Gov. Jerry Brown proposed a two-year limit for those under welfare in his new budget plan.
Brown’s 2012-13 budget plan, released in January, features a removal of $12.5 billion from spending, including a reduction of $1.5 billion from California Work Opportunity and Responsibility to Kids (CalWORKS).
These cuts will result in a new limit that will give welfare services to applicants for only two years instead of the four years applicants were given before, said Michael Weston, Spokesperson of the California Department of Social Services (CDSS). This change is not a change of focus, but more of a change of structure, Westo nsaid.
“What we have here is that after 24 months, the adult can still continue aid if they are still eligible. Instead of the 48 months, it will be 24 months,” Weston said.
Weston also explained that the reason for this change is in order to “balance needs and resources.”
“You have a situation where the needs are large, and the government has limited resources for that need,” he said. “The options are limited, and we have to face reality when decisions like these have to be made.”
With 3.9 percent of the state receiving CalWORKS, recipients will have to worry about losing food stamps and other CalWORKS resources, but Weston reassures child resources will not be affected by these cuts.
“The child portion of CalWORKS will always be funded,” Weston said.
Jessica Godoy, a 20-year-old mother of two, is a recipient of welfare and does not expect these changes to impact her completely.
“I don’t think it would really affect me,” she said. “Since I’m doing really bad with money, I should still be able to get welfare.”
This is not the first time CalWORKS has been in danger. Former Governor of California, Arnold Schwarzenegger, had previously proposed to eliminate CalWORKS during his time in office. In Governor Brown’s budget plan, which can be found on his website, explains that “The budget that I am submitting today keeps the cuts made last year and adds new ones. The stark truth is that without some new taxes, damaging cuts to schools, universities, public safety and our courts will only increase. It restructures social service programs to better support working families.”
Graduate student and substitute teacher at Sylmar High School, Rachel Lewis, believes that because of the economy, the changes are a bit harsh but there are some sense to the new welfare limit.
“As a student and as someone who works with students, I hear a lot of students say, ‘Oh this doesn’t matter, I will just go on welfare,’ and I can see why they would only make it two years. Four years is a lot of time,” said Lewis.
The two-year limit will need to be approved by the state’s Legislature in order to take effect, Weston said.

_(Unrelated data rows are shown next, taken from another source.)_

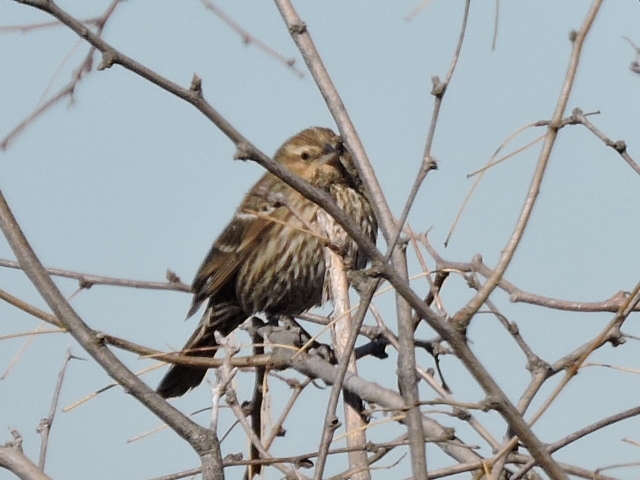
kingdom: Animalia
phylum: Chordata
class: Aves
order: Passeriformes
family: Icteridae
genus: Agelaius
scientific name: Agelaius phoeniceus
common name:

“If the Legislature approves it, then it will go back to the governor, who will have to sign it,” Weston said. “If this all goes through, then this can take affect by July 1.”
If the proposal does take effect, the state should try to prepare current welfare recipients through this shift, said Wendy Yost, part-time faculty in recreation and tourism management.
“I think in any adjustment like this, the government should provide a transition plan,” Yost said. “This may not affect the new people who want to go on welfare as much as it will affect the people who are already on welfare and believe they still have a year or two to work things out, when they might actually not.”